- Work instruction
Could you transcribe every line of text in the material below without changing a character, and leave out the pictures?

- Material shown
■ ■ ■ ■

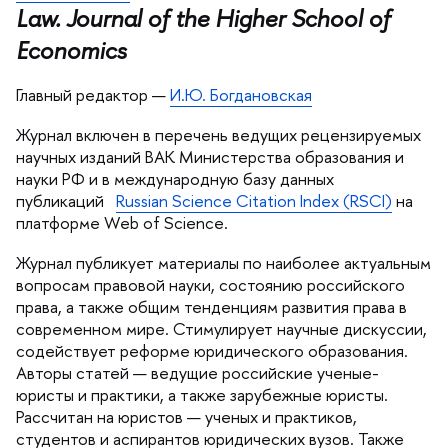
Law. Journal of the Higher School of
Economics
Главный редактор —
И.Ю. Богдановская
Журнал включен в перечень ведущих рецензируемых
научных изданий ВАК Министерства образования и
науки РФ и в международную базу данных
публикаций
Russian Science Citation Index (RSCI)
на
платформе Web of Science.
Журнал публикует материалы по наиболее актуальным
опросам правовой науки, состоянию российского
права, а также общим тенденциям развития права
современном мире. Стимулирует научные дискуссии,
содействует реформе юридического образования.
Авторы статей — ведущие российские ученые-
юристы и практики, а также зарубежные юристы.
Рассчитан на юристов — ученых и практиков,
студентов и аспирантов юридических вузов. Также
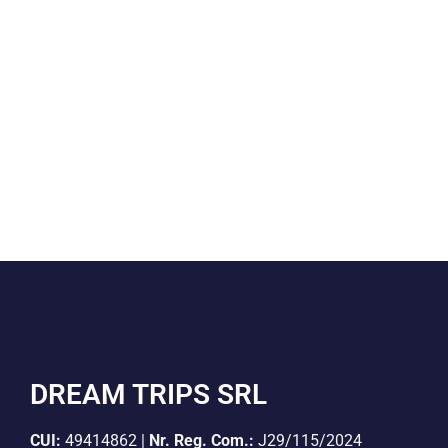
DREAM TRIPS SRL
CUI:
49414862 |
Nr. Reg. Com.:
J29/115/2024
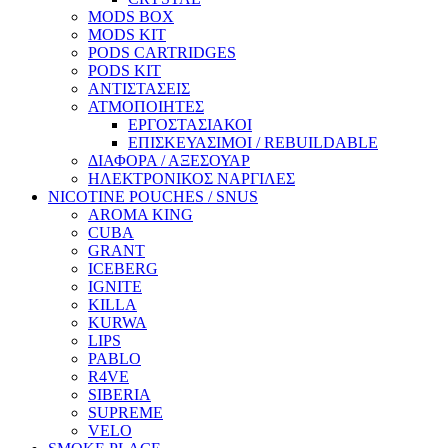
MODS BOX
MODS KIT
PODS CARTRIDGES
PODS KIT
ΑΝΤΙΣΤΑΣΕΙΣ
ΑΤΜΟΠΟΙΗΤΕΣ
ΕΡΓΟΣΤΑΣΙΑΚΟΙ
ΕΠΙΣΚΕΥΑΣΙΜΟΙ / REBUILDABLE
ΔΙΑΦΟΡΑ / ΑΞΕΣΟΥΑΡ
ΗΛΕΚΤΡΟΝΙΚΟΣ ΝΑΡΓΙΛΕΣ
NICOTINE POUCHES / SNUS
AROMA KING
CUBA
GRANT
ICEBERG
IGNITE
KILLA
KURWA
LIPS
PABLO
R4VE
SIBERIA
SUPREME
VELO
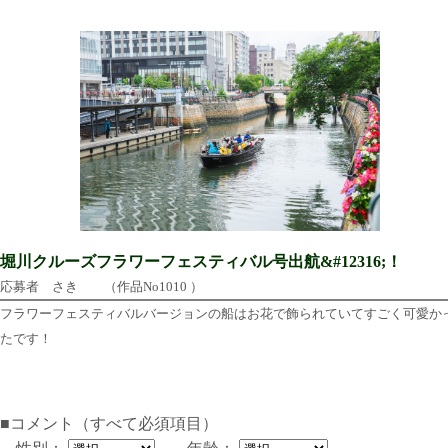
堀川クルーズフラワーフェスティバル号出航&#12316;！
応募者 さき （作品No1010 ）
フラワーフェスティバルバージョンの船はお花で飾られていてすごく可愛か
たです！
■コメント（すべて必須項目）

■ ■ ■ ■

- Response to the task
Law. Journal of the Higher School of
Economics
Главный редактор —
И.Ю. Богдановская
Журнал включен в перечень ведущих рецензируемых
научных изданий ВАК Министерства образования и
науки РФ и в международную базу данных
публикаций
Russian Science Citation Index (RSCI)
на
платформе Web of Science.
Журнал публикует материалы по наиболее актуальным
опросам правовой науки, состоянию российского
права, а также общим тенденциям развития права
современном мире. Стимулирует научные дискуссии,
содействует реформе юридического образования.
Авторы статей — ведущие российские ученые-
юристы и практики, а также зарубежные юристы.
Рассчитан на юристов — ученых и практиков,
студентов и аспирантов юридических вузов. Также
DREAM TRIPS SRL
CUI:
49414862 |
Nr. Reg. Com.:
J29/115/2024
MODS BOX
MODS KIT
PODS CARTRIDGES
PODS KIT
ΑΝΤΙΣΤΑΣΕΙΣ
ΑΤΜΟΠΟΙΗΤΕΣ
ΕΡΓΟΣΤΑΣΙΑΚΟΙ
ΕΠΙΣΚΕΥΑΣΙΜΟΙ / REBUILDABLE
ΔΙΑΦΟΡΑ / ΑΞΕΣΟΥΑΡ
ΗΛΕΚΤΡΟΝΙΚΟΣ ΝΑΡΓΙΛΕΣ
NICOTINE POUCHES / SNUS
AROMA KING
CUBA
GRANT
ICEBERG
IGNITE
KILLA
KURWA
LIPS
PABLO
R4VE
SIBERIA
SUPREME
VELO
堀川クルーズフラワーフェスティバル号出航&#12316;！
応募者 さき （作品No1010 ）
フラワーフェスティバルバージョンの船はお花で飾られていてすごく可愛か
たです！
■コメント（すべて必須項目）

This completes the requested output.